> _Directive A_
Translate into Spanish this sentence from the Xpra ticket: "If there are no non-video encodings, we need to send full window updates, every time."
> _Directive B_
List every distinct function name in the Xpra ticket's traceback that ends with "Exception: expected 5976 bytes", giving each name once.

> _Supplied text_
* * * * * * *

Xpra: Ticket #863: encode error with only video encodings enabled

I guess we probably want to support this somehow, even though it is going to be dreadfully slow. Originally reported in ticket:854#comment:23

Launch the client with:

xpra attach --encodings=h264 ...

If there are no non-video encodings, we need to send full window updates, every time.



Sat, 16 May 2015 05:41:01 GMT - Antoine Martin: owner changed

Fixed in r9386 + r9392 (trunk) - will backport.

Please close unless you can break it again somehow.


Mon, 18 May 2015 18:51:57 GMT - J. Max Mena:

Connected using Windows 8.1 and a Win32 0.15.0 beta build r9445 against a Fedora 21 trunk r9445 build:

Launching the server with xpra start :13 --no-daemon --bind-tcp=0.0.0.0:2200 --html=on --start-child=firefox --start-child=xterm

Traceback (most recent call last):
  File "xpra\client\ui_client_base.pyc", line 1975, in _draw_thread_loop
  File "xpra\client\ui_client_base.pyc", line 2021, in _do_draw
  File "xpra\client\client_window_base.pyc", line 423, in draw_region
  File "xpra\client\window_backing_base.pyc", line 473, in draw_region
  File "xpra\client\window_backing_base.pyc", line 264, in paint_rgb24
  File "xpra\client\window_backing_base.pyc", line 175, in process_delta
Exception: expected 5976 bytes for 83x24 with rowstride=249 but received 26 (34
compressed)
2015-05-18 11:23:42,654 internal error: read connection SocketConnection(('10.0.
11.124', 57327) - ('10.0.32.138', 2200)) reset: [Errno 10054] An existing connec
tion was forcibly closed by the remote host

Switching to a 0.15.0 r9445 build on the server and launching with the same parameters does not disconnect me, but the session appears to freeze after a second or so and I get the following tracebacks:

server side:

2015-05-18 11:36:28,543 error processing damage data: failed to get buffer from pixel object: <type 'memoryview'> (returned -1)
Traceback (most recent call last):
  File "/usr/lib64/python2.7/site-packages/xpra/server/source.py", line 1734, in encode_loop
    fn_and_args[0](*fn_and_args[1:])
  File "/usr/lib64/python2.7/site-packages/xpra/server/window_source.py", line 1187, in make_data_packet_cb
    packet = self.make_data_packet(damage_time, process_damage_time, wid, image, coding, sequence, options)

* * * * * * *

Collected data
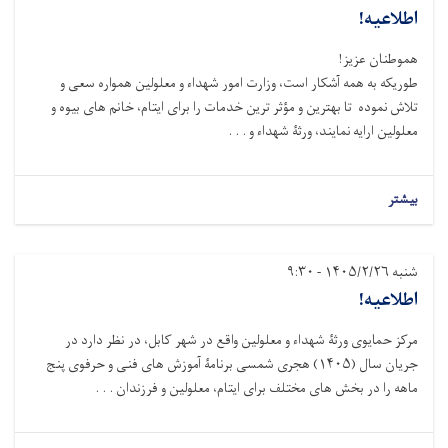
اطلاعیه!
هموطنان عزیز!
طوریکه به همه آشکار است، وزارت امور شهداء و معلولین همواره سعی و
تلاش نموده تا بهترین و مؤثر ترین خدمات را برای ایتام، خانم های بیوه و
معلولین ارایه نمایند، ورثۀ شهداء و . . .
بیشتر
شنبه ۱۴۰۵/۲/۲۶ - ۹:۳۰
اطلاعیه!
مرکز حمایوی ورثۀ شهداء و معلولین واقع در شهر کابل، در نظر دارد در
جریان سال (
۱۴۰۵)
هجری شمسی برنامۀ آموزش های فنی و حرفوی پنج
ماهه را در بخش های مختلف برای ایتام، معلولین و فرزندان . . .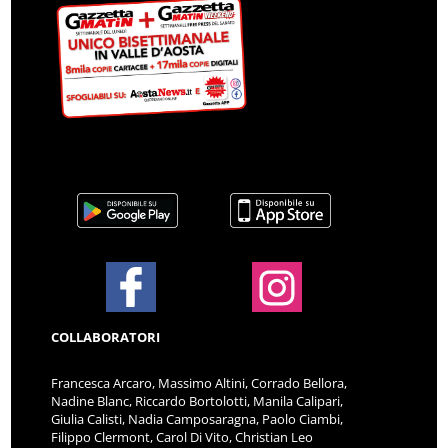
COLLABORATORI
Francesca Arcaro, Massimo Altini, Corrado Bellora,
Nadine Blanc, Riccardo Bortolotti, Manila Calipari,
Giulia Calisti, Nadia Camposaragna, Paolo Ciambi,
Filippo Clermont, Carol Di Vito, Christian Leo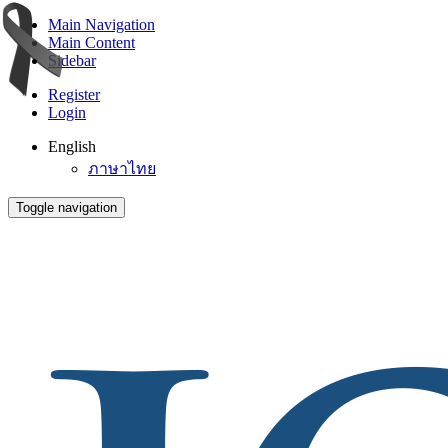
Main Navigation
Main Content
Sidebar
Register
Login
English
ภาษาไทย
Toggle navigation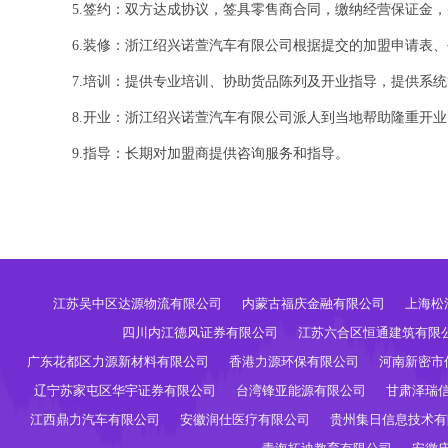
5.签约：双方达成协议，签具零售商合同，缴纳经营保证金
6.装修：浙江绍兴诺萱汽车有限公司根据提交的加盟申请表
7.培训：提供专业培训、协助货品陈列及开业指导，提供系
8.开业：浙江绍兴诺萱汽车有限公司派人到当地帮助隆重开业
9.指导：长期对加盟商提供咨询服务和指导。
江苏吴中区达源物流有限公司
内蒙古福庆金融有限公司
上海松
四川内江德风证券有限公司
江苏六合区恒通建筑有限
广东花都区力源新材料有限公司
香港力源环保有限公司
河南新密市
辽宁苏家屯区华宇证券有限公司
台湾锋亚能源有限公司
甘肃泽瑞
江西鼎力汽车有限公司
安徽润仕医疗有限公司
贵州集日信息技术有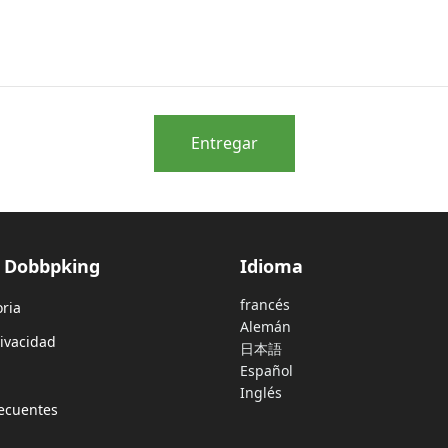
Entregar
e Dobbpking
Idioma
francés
oria
Alemán
rivacidad
日本語
Español
Inglés
ecuentes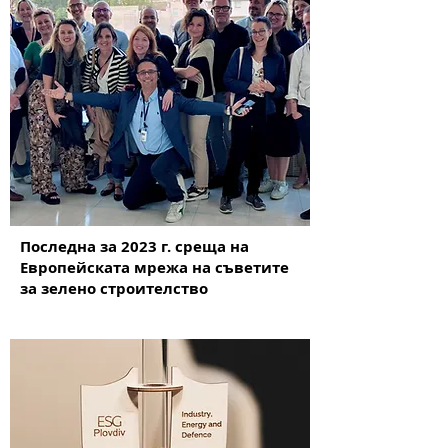
Последна за 2023 г. среща на
Европейската мрежа на съветите
за зелено строителство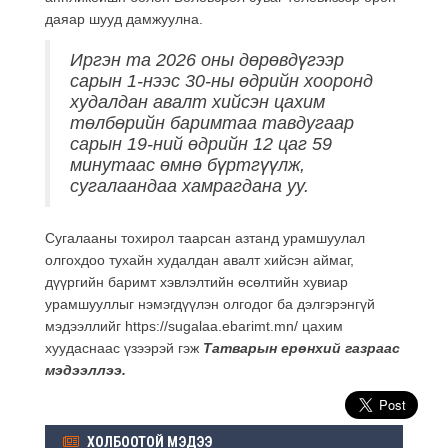
даяар шууд дамжуулна.
Иргэн та 2026 оны дөрөвдүгээр
сарын 1-нээс 30-ны өдрийн хооронд
худалдан авалт хийсэн цахим
төлбөрийн баримтаа тавдугаар
сарын 19-ний өдрийн 12 цаг 59
минутаас өмнө бүртгүүлж,
сугалаандаа хамрагдана уу.
Сугалааны тохирол таарсан азтанд урамшуулал
олгохдоо тухайн худалдан авалт хийсэн аймаг,
дүүргийн баримт хэвлэлтийн өсөлтийн хувиар
урамшууллыг нэмэгдүүлэн олгодог ба дэлгэрэнгүй
мэдээллийг https://sugalaa.ebarimt.mn/ цахим
хуудаснаас үзээрэй гэж
Татварын ерөнхий газраас
мэдээллээ.
ХОЛБООТОЙ МЭДЭЭ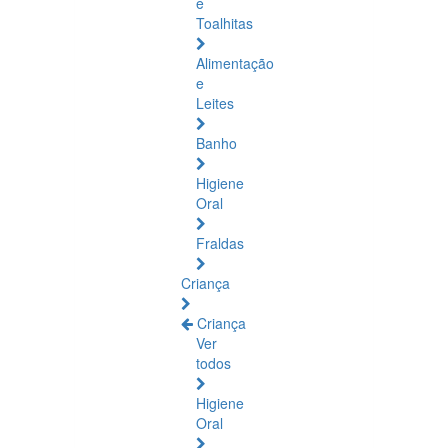
e
Toalhitas
Alimentação
e
Leites
Banho
Higiene
Oral
Fraldas
Criança
Criança
Ver
todos
Higiene
Oral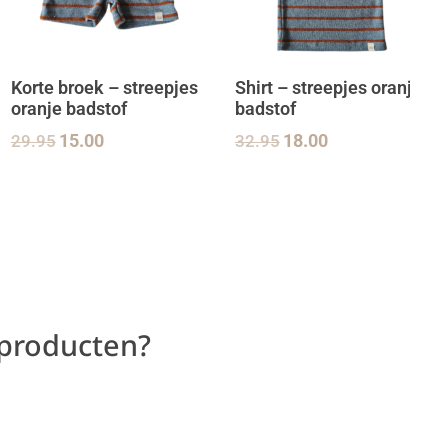
Korte broek – streepjes
Shirt – streepjes oranje
oranje badstof
badstof
29.95
15.00
32.95
18.00
 producten?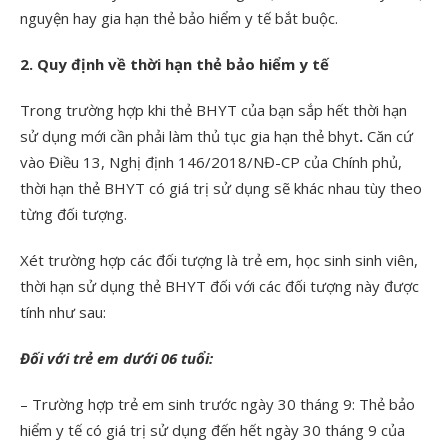
nguyện hay gia hạn thẻ bảo hiểm y tế bắt buộc.
2. Quy định về thời hạn thẻ bảo hiểm y tế
Trong trường hợp khi thẻ BHYT của bạn sắp hết thời hạn
sử dụng mới cần phải làm thủ tục gia hạn thẻ bhyt
.
Căn cứ
vào Điều 13, Nghị định 146/2018/NĐ-CP của Chính phủ,
thời hạn thẻ BHYT có giá trị sử dụng sẽ khác nhau tùy theo
từng đối tượng.
Xét trường hợp các đối tượng là trẻ em, học sinh sinh viên,
thời hạn sử dụng thẻ BHYT đối với các đối tượng này được
tính như sau:
Đối với trẻ em dưới 06 tuổi:
– Trường hợp trẻ em sinh trước ngày 30 tháng 9: Thẻ bảo
hiểm y tế có giá trị sử dụng đến hết ngày 30 tháng 9 của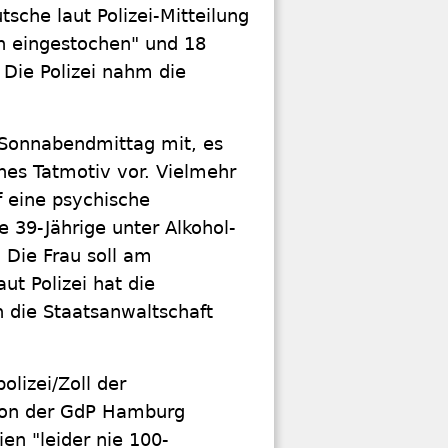
sche laut Polizei-Mitteilung
en eingestochen" und 18
 Die Polizei nahm die
m Sonnabendmittag mit, es
ches Tatmotiv vor. Vielmehr
f eine psychische
e 39-Jährige unter Alkohol-
 Die Frau soll am
t Polizei hat die
die Staatsanwaltschaft
lizei/Zoll der
 von der GdP Hamburg
ien "leider nie 100-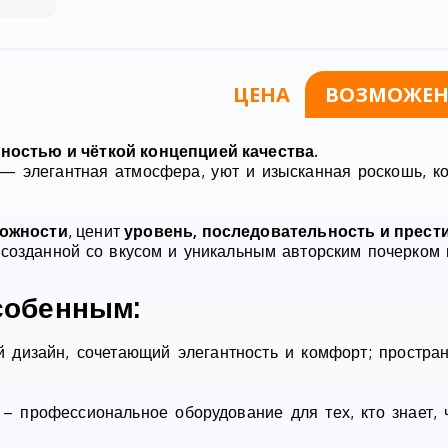
ЦЕНА
ВОЗМОЖЕН
нностью и чёткой концепцией качества
.
 — элегантная атмосфера, уют и изысканная роскошь, к
можности
, ценит
уровень, последовательность и прест
, созданной со вкусом и уникальным авторским почерком
собенным:
дизайн, сочетающий элегантность и комфорт; простран
– профессиональное оборудование для тех, кто знает, 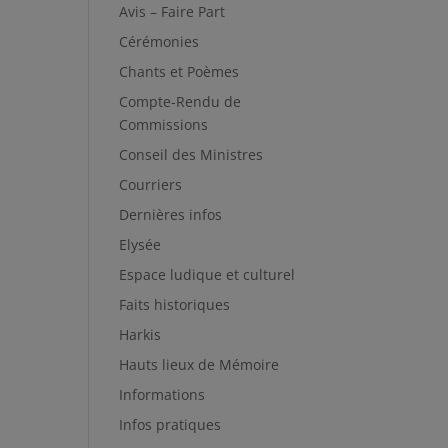
Avis – Faire Part
Cérémonies
Chants et Poèmes
Compte-Rendu de
Commissions
Conseil des Ministres
Courriers
Dernières infos
Elysée
Espace ludique et culturel
Faits historiques
Harkis
Hauts lieux de Mémoire
Informations
Infos pratiques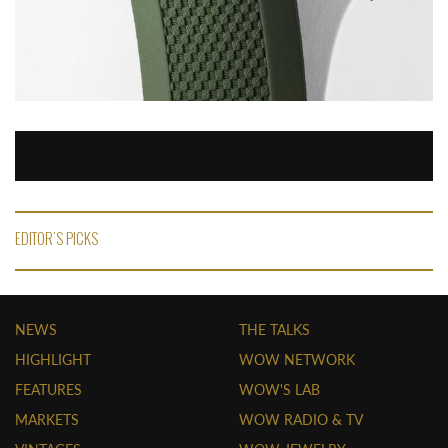
EDITOR'S PICKS
NEWS
THE TALKS
HIGHLIGHT
WOW NETWORK
FEATURES
WOW'S LAB
MARKETS
WOW RADIO & TV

* * * * * * *

> _Answer box A_
Si no hay codificaciones que no sean de video, necesitamos enviar actualizaciones completas de la ventana, cada vez.

> _Answer box B_
_draw_thread_loop
_do_draw
draw_region
paint_rgb24
process_delta